> _WORK INSTRUCTION_
Filter these entries so that only lines with the word "bottom" remain.

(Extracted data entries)

------------------------

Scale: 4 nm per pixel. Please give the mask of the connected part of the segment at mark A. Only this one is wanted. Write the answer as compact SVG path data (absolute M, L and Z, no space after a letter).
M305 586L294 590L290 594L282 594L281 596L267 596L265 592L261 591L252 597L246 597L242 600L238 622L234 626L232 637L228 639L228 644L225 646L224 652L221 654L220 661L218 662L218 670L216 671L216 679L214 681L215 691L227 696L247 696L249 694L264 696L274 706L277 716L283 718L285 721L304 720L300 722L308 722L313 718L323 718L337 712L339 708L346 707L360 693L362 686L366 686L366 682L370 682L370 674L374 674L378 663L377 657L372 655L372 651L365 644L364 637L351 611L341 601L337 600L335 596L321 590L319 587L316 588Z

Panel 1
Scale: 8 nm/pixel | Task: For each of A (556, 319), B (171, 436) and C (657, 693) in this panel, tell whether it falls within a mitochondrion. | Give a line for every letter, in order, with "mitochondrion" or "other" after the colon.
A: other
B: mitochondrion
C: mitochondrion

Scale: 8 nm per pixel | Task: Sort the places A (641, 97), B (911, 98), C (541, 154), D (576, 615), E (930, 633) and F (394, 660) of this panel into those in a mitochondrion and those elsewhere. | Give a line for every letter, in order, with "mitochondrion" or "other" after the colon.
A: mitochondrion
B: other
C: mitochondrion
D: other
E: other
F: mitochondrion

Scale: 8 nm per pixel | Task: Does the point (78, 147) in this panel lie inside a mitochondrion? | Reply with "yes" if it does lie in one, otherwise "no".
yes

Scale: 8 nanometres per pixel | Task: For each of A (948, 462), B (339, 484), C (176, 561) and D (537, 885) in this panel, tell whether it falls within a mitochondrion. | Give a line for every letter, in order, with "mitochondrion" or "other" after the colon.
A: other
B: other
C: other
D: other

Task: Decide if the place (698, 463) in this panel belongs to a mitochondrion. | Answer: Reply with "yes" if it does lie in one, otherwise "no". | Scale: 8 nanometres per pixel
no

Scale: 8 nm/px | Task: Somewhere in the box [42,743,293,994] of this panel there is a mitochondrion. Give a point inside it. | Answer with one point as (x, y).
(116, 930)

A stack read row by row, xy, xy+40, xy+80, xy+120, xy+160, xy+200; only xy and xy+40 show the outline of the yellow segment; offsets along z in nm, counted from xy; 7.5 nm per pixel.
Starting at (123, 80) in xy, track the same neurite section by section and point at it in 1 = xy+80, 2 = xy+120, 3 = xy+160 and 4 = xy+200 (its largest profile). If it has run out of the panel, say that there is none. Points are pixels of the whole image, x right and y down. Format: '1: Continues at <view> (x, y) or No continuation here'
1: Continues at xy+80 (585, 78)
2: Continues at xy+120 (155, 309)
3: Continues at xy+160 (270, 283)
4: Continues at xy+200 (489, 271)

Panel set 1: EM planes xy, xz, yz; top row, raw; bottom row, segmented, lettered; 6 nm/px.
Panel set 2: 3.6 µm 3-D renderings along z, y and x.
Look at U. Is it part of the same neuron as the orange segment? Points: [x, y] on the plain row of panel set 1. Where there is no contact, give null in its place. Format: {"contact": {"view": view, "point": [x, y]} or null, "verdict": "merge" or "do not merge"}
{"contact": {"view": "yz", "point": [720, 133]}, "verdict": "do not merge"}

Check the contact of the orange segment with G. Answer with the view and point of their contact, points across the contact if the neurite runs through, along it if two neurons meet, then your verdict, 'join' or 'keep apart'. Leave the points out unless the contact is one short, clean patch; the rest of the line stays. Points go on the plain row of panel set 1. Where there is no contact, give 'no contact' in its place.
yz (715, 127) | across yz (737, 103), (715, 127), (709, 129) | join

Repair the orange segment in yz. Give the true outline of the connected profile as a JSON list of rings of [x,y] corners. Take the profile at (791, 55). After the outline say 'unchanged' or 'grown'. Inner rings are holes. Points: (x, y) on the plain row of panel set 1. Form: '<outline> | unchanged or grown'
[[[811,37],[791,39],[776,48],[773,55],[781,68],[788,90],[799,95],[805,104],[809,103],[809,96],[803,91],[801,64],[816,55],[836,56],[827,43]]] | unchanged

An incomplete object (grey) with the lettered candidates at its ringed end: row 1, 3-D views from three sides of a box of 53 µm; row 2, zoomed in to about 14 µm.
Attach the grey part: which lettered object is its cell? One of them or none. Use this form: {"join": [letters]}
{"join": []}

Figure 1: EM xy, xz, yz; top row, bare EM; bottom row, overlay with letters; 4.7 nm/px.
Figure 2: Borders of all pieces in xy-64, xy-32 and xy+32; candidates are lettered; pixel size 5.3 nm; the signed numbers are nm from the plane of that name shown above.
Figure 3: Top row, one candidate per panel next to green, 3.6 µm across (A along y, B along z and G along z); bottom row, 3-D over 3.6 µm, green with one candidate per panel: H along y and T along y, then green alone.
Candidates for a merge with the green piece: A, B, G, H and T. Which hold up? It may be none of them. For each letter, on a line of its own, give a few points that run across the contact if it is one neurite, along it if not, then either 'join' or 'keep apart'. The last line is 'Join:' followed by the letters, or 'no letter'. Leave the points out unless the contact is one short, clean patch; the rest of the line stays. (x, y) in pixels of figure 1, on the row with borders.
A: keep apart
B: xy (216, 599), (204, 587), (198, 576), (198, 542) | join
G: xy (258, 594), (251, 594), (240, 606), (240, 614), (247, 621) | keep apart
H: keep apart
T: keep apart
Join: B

------------------------

> _SOLUTION FOR THIS EXERCISE_
Panel set 1: EM planes xy, xz, yz; top row, raw; bottom row, segmented, lettered; 6 nm/px.
Figure 1: EM xy, xz, yz; top row, bare EM; bottom row, overlay with letters; 4.7 nm/px.
Figure 3: Top row, one candidate per panel next to green, 3.6 µm across (A along y, B along z and G along z); bottom row, 3-D over 3.6 µm, green with one candidate per panel: H along y and T along y, then green alone.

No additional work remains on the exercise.